Stored dataset items:

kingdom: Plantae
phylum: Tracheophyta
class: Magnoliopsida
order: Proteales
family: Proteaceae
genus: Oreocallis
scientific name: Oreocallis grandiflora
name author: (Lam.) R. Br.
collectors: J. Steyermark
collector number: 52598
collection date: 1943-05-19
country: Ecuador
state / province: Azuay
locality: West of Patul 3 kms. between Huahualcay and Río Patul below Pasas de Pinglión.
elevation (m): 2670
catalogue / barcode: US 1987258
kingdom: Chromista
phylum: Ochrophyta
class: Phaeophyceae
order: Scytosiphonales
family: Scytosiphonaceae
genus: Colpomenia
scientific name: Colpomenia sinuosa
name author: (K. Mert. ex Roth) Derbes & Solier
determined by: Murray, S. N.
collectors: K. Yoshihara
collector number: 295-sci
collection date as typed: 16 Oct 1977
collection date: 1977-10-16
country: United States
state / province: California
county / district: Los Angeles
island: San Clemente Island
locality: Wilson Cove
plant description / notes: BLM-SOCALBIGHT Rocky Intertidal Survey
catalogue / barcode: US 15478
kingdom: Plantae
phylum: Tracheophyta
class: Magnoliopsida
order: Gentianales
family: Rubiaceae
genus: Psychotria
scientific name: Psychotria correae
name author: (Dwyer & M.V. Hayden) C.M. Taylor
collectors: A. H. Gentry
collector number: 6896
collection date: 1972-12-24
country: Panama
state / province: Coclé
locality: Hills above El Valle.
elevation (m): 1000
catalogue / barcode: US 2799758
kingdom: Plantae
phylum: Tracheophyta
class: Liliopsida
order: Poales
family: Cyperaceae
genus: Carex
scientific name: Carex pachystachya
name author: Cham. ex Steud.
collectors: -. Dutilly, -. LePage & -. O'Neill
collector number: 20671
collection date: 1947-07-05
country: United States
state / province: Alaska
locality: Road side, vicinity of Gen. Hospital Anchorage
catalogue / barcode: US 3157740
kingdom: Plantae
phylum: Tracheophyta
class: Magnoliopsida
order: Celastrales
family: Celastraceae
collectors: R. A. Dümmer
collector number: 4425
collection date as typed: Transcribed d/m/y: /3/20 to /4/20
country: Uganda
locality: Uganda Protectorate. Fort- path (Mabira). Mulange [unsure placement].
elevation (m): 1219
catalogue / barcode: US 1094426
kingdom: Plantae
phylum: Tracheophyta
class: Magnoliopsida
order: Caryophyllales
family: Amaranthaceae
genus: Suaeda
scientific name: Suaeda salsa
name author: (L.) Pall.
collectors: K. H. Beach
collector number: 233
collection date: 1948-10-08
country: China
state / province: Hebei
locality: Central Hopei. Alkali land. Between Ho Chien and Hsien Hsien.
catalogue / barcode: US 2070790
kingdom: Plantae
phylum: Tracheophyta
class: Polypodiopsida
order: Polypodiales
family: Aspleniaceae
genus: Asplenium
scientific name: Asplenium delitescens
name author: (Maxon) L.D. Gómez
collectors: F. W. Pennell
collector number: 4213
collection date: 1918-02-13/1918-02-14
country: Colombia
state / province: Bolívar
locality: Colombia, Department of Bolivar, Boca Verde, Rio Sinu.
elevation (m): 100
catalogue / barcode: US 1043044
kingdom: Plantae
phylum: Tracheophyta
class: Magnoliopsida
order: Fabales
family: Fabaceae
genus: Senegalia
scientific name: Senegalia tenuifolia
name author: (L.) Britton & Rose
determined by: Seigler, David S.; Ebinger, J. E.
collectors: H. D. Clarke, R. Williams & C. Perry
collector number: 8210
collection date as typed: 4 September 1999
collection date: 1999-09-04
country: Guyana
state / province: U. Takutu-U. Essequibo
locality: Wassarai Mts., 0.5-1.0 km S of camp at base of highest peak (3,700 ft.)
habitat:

**TASK STATEMENT**. Can you print every line of the records above, word for word and with nothing changed?

**OUTPUT FOR THIS TASK**.
kingdom: Plantae
phylum: Tracheophyta
class: Magnoliopsida
order: Proteales
family: Proteaceae
genus: Oreocallis
scientific name: Oreocallis grandiflora
name author: (Lam.) R. Br.
collectors: J. Steyermark
collector number: 52598
collection date: 1943-05-19
country: Ecuador
state / province: Azuay
locality: West of Patul 3 kms. between Huahualcay and Río Patul below Pasas de Pinglión.
elevation (m): 2670
catalogue / barcode: US 1987258
kingdom: Chromista
phylum: Ochrophyta
class: Phaeophyceae
order: Scytosiphonales
family: Scytosiphonaceae
genus: Colpomenia
scientific name: Colpomenia sinuosa
name author: (K. Mert. ex Roth) Derbes & Solier
determined by: Murray, S. N.
collectors: K. Yoshihara
collector number: 295-sci
collection date as typed: 16 Oct 1977
collection date: 1977-10-16
country: United States
state / province: California
county / district: Los Angeles
island: San Clemente Island
locality: Wilson Cove
plant description / notes: BLM-SOCALBIGHT Rocky Intertidal Survey
catalogue / barcode: US 15478
kingdom: Plantae
phylum: Tracheophyta
class: Magnoliopsida
order: Gentianales
family: Rubiaceae
genus: Psychotria
scientific name: Psychotria correae
name author: (Dwyer & M.V. Hayden) C.M. Taylor
collectors: A. H. Gentry
collector number: 6896
collection date: 1972-12-24
country: Panama
state / province: Coclé
locality: Hills above El Valle.
elevation (m): 1000
catalogue / barcode: US 2799758
kingdom: Plantae
phylum: Tracheophyta
class: Liliopsida
order: Poales
family: Cyperaceae
genus: Carex
scientific name: Carex pachystachya
name author: Cham. ex Steud.
collectors: -. Dutilly, -. LePage & -. O'Neill
collector number: 20671
collection date: 1947-07-05
country: United States
state / province: Alaska
locality: Road side, vicinity of Gen. Hospital Anchorage
catalogue / barcode: US 3157740
kingdom: Plantae
phylum: Tracheophyta
class: Magnoliopsida
order: Celastrales
family: Celastraceae
collectors: R. A. Dümmer
collector number: 4425
collection date as typed: Transcribed d/m/y: /3/20 to /4/20
country: Uganda
locality: Uganda Protectorate. Fort- path (Mabira). Mulange [unsure placement].
elevation (m): 1219
catalogue / barcode: US 1094426
kingdom: Plantae
phylum: Tracheophyta
class: Magnoliopsida
order: Caryophyllales
family: Amaranthaceae
genus: Suaeda
scientific name: Suaeda salsa
name author: (L.) Pall.
collectors: K. H. Beach
collector number: 233
collection date: 1948-10-08
country: China
state / province: Hebei
locality: Central Hopei. Alkali land. Between Ho Chien and Hsien Hsien.
catalogue / barcode: US 2070790
kingdom: Plantae
phylum: Tracheophyta
class: Polypodiopsida
order: Polypodiales
family: Aspleniaceae
genus: Asplenium
scientific name: Asplenium delitescens
name author: (Maxon) L.D. Gómez
collectors: F. W. Pennell
collector number: 4213
collection date: 1918-02-13/1918-02-14
country: Colombia
state / province: Bolívar
locality: Colombia, Department of Bolivar, Boca Verde, Rio Sinu.
elevation (m): 100
catalogue / barcode: US 1043044
kingdom: Plantae
phylum: Tracheophyta
class: Magnoliopsida
order: Fabales
family: Fabaceae
genus: Senegalia
scientific name: Senegalia tenuifolia
name author: (L.) Britton & Rose
determined by: Seigler, David S.; Ebinger, J. E.
collectors: H. D. Clarke, R. Williams & C. Perry
collector number: 8210
collection date as typed: 4 September 1999
collection date: 1999-09-04
country: Guyana
state / province: U. Takutu-U. Essequibo
locality: Wassarai Mts., 0.5-1.0 km S of camp at base of highest peak (3,700 ft.)
habitat:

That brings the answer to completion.